The deployments in the specialist units are all about getting to know the different facets of Mercedes-Benz. I am sure I will still be learning about the technology of vehicles in the customer centre. At the same time, customer contact will be a completely new experience for me. We are exposed to different application fields and get an impression of what our future job may look like. After my training, I could also decide to become a foreperson or start a technical course. At the moment, I am sure that I would like to have a future career in what I am doing now.

What is good teamwork in your opinion?

Reliability is very important. Both when it comes to doing the legwork for each other and together achieving good results as well as being there for each other, if something does not work out. You have to be able to rely on each other. This ensures good mutual trust, something, which is very important to me.

How do you experience Mercedes-Benz as an employer?

I wake up in the morning and look forward to my work. For me, Mercedes-Benz is a very good employer that won me over even during my holiday job. Everything is very informal with my trainee group as well as with the forepersons and training supervisors. At the same time, I appreciate the opportunities that Mercedes-Benz is offering me and that I am very well supported.

Keyword: Advancement of women: You have appeared at trade fairs and schools for Mercedes-Benz to help win over others to a traineeship. Do you see yourself as an ambassador for STEM careers?

I do, because as a woman I directly address the female target group. For example, I was recently at a fair where I said that I was initially worried about choosing a technical career, as I thought I would physically not be able to do it. But I work much more with my head than with my body. When I asked my audience at the end, whether what I said made a difference, a girl came to me and said: 'That all sounded really exciting, I am now interested in this area. I always thought that the career would be very physically demanding.' I am delighted to be able to win over girls to a STEM career. I notice that there is a big difference between how people imagine such careers and how the job actually is like in reality. The profession of a mechatronic engineer is still dominated by men, but the number of women is constantly increasing. This is great!

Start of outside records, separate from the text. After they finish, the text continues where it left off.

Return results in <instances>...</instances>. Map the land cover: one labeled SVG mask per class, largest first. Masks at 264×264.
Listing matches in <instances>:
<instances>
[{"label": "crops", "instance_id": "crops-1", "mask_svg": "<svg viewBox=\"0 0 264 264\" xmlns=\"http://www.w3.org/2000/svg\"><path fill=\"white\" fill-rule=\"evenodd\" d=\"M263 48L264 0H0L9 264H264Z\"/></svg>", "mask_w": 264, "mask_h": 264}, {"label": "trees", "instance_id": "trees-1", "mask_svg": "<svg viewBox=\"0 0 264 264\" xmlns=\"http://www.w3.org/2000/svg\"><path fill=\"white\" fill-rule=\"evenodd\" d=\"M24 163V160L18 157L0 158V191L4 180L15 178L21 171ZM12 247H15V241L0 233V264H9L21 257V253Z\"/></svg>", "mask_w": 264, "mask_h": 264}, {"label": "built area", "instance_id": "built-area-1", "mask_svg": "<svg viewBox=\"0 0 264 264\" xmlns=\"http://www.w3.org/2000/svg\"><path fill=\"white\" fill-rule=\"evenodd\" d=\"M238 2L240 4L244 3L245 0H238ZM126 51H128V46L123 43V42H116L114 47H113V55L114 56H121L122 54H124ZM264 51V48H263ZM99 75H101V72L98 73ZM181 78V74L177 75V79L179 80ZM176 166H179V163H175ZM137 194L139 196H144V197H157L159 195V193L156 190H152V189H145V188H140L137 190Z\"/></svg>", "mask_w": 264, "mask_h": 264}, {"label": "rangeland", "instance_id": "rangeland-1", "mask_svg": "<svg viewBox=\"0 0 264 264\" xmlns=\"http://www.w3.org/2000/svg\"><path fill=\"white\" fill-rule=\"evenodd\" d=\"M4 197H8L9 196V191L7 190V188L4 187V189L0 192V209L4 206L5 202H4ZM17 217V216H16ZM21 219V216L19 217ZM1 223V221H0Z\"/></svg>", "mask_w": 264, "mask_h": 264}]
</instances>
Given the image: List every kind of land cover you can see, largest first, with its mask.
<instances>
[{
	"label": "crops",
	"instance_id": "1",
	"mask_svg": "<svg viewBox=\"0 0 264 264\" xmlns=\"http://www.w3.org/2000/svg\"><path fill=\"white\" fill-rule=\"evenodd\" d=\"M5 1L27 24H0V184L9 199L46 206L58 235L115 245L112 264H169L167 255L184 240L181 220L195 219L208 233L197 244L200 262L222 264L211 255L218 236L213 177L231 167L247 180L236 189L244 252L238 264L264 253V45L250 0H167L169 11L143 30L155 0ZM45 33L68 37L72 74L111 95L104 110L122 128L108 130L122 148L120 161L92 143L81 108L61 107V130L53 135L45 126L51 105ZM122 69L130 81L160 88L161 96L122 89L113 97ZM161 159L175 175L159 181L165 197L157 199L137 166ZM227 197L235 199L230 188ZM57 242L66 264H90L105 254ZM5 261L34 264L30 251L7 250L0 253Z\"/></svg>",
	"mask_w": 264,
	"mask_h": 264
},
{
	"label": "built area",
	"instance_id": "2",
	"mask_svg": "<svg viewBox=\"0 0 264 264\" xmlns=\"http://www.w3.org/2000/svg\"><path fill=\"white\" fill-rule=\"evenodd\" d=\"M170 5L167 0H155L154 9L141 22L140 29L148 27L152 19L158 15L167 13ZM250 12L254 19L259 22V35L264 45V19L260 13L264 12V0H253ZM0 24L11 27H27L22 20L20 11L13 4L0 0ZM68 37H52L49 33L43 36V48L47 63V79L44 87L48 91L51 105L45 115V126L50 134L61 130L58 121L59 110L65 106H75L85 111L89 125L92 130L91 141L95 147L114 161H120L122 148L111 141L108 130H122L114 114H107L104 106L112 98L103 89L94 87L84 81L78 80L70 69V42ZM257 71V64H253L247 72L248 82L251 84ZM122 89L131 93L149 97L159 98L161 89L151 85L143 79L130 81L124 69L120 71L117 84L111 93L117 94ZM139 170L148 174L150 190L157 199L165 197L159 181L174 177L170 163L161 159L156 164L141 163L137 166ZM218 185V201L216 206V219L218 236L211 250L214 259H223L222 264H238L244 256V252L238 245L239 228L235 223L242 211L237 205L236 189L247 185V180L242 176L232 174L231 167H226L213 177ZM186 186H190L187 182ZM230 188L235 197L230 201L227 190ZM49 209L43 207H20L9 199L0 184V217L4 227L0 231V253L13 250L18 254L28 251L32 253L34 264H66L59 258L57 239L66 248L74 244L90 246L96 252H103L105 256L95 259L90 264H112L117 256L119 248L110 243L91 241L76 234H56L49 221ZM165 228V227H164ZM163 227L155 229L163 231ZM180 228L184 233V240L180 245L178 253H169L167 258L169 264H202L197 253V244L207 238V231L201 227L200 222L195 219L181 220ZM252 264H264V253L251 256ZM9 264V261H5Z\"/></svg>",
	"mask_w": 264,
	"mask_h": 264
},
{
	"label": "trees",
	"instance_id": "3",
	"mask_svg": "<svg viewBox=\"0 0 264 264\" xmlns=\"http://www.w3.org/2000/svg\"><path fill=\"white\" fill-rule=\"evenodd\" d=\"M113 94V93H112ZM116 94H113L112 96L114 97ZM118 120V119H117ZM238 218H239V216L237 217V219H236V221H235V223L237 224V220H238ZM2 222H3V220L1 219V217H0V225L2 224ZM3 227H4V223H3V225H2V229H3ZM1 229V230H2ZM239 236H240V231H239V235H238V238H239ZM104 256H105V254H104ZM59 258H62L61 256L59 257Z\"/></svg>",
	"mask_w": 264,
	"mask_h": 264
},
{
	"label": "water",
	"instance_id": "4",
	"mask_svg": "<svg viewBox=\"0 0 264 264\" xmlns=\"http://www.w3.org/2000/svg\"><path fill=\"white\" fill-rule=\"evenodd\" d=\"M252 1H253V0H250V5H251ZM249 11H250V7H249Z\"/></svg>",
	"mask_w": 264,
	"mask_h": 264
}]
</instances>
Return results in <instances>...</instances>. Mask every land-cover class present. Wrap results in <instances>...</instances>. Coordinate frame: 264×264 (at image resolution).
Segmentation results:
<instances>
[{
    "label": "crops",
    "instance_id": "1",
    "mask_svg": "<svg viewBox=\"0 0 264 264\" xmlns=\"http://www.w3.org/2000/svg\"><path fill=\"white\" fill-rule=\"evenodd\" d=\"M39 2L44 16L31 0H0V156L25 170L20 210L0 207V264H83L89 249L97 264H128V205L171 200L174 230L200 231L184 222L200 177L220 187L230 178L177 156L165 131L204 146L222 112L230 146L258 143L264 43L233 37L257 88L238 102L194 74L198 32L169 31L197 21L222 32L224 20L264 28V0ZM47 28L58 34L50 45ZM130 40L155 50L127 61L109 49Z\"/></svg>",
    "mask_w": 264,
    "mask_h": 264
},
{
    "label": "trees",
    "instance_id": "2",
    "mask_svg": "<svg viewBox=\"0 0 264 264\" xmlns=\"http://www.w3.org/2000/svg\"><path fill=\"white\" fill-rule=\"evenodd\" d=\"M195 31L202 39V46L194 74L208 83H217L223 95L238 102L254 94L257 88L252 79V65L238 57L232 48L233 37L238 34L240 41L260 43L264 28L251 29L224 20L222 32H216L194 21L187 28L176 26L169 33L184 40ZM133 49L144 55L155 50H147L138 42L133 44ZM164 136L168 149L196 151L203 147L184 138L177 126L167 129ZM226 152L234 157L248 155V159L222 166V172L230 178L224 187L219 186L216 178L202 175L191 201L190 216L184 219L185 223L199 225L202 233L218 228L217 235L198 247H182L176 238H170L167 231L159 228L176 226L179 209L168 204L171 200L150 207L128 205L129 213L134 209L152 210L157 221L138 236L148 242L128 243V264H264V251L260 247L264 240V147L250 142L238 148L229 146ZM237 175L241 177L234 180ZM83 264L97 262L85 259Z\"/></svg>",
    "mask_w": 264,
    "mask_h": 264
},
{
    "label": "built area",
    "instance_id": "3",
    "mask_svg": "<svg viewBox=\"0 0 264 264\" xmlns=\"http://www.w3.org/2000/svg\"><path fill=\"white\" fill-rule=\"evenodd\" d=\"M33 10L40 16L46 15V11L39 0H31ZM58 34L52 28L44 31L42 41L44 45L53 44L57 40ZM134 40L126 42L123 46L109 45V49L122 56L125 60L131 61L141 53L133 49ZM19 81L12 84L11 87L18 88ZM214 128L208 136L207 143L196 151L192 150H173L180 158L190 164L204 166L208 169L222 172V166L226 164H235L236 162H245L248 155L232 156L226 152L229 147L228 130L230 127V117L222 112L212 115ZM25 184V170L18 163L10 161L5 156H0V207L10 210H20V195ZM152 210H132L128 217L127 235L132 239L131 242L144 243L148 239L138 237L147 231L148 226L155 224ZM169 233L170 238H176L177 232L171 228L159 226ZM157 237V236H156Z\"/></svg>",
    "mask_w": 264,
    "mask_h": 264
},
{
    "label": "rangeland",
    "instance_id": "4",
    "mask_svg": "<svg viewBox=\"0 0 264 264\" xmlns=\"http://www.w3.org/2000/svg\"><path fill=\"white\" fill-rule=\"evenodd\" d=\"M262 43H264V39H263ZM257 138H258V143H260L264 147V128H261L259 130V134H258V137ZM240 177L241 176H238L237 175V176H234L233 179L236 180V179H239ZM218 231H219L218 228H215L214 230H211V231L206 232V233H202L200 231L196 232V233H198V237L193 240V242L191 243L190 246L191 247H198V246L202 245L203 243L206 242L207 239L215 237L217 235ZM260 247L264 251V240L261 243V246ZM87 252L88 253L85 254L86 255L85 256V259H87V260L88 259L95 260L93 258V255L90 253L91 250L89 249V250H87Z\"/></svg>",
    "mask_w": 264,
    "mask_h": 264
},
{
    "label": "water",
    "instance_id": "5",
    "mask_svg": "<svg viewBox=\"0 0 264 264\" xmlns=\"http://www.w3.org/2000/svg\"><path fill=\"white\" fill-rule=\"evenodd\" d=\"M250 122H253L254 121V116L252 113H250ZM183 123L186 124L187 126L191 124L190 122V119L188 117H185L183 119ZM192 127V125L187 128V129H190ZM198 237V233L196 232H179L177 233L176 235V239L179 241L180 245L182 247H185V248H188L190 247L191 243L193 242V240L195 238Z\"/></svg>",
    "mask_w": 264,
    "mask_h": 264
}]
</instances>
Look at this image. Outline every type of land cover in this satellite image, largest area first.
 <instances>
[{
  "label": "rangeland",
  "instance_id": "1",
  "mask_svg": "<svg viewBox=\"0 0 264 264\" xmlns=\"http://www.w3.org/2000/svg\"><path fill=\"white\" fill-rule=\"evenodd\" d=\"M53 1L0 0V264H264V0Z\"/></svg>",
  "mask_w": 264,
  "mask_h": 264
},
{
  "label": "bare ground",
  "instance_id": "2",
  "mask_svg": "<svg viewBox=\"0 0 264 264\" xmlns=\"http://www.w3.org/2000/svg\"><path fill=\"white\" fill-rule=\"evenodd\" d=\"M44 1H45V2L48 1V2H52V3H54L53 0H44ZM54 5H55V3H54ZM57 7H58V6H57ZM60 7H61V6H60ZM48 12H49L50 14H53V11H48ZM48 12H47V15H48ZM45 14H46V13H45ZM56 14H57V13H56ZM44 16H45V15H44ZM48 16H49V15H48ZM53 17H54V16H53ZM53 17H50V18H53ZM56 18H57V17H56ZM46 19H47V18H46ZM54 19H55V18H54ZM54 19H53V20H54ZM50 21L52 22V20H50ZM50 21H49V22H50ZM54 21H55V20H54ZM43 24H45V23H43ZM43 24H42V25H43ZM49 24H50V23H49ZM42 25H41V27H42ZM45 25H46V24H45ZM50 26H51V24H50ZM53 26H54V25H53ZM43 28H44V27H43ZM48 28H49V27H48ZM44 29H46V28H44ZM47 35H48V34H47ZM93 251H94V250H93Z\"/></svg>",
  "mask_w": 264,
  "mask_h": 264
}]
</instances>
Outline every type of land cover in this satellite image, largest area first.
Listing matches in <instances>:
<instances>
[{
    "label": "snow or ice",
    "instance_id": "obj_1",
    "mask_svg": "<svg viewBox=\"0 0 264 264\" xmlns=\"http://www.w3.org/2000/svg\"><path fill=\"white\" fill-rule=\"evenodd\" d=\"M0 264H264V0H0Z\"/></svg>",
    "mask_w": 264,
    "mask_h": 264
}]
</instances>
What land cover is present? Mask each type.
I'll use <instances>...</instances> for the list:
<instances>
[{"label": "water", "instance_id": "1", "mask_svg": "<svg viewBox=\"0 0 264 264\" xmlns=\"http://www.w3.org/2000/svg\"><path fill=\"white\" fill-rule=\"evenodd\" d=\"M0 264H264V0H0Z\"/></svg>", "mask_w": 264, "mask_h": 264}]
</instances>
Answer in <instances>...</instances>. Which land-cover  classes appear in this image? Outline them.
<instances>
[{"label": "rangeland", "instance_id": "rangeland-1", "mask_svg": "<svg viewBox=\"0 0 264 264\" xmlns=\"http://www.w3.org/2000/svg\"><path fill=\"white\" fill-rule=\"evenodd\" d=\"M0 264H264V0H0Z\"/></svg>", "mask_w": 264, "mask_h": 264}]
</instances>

Nidya's most important role model is her father, who is a qualified motor vehicle mechanic and has worked at Mercedes-Benz for over 35 years. Over the years, he has been involved in start-ups worldwide related to the topics of trim and chassis for several model series in Production. When the shift schedule allows it, they travel to work together from Bremen-Borgfeld to the Bremen plant, as they live only five minutes away from each other. Nidya Yilmaz (22), whose first name means 'the one who is gracious' in Indonesian, got her name due to a deployment of her father in Indonesia. In addition to English, she can also read in Arabic and has been learning Turkish for two years. When she began her language course, she did not know that she would meet her now-husband during a holiday job in the Bremen plant, who also speaks Turkish. To her great delight, her foreperson drove her to her wedding in an S-Class. When she is not planning her next trip to Indonesia or meeting up with family and friends, she loves playing football.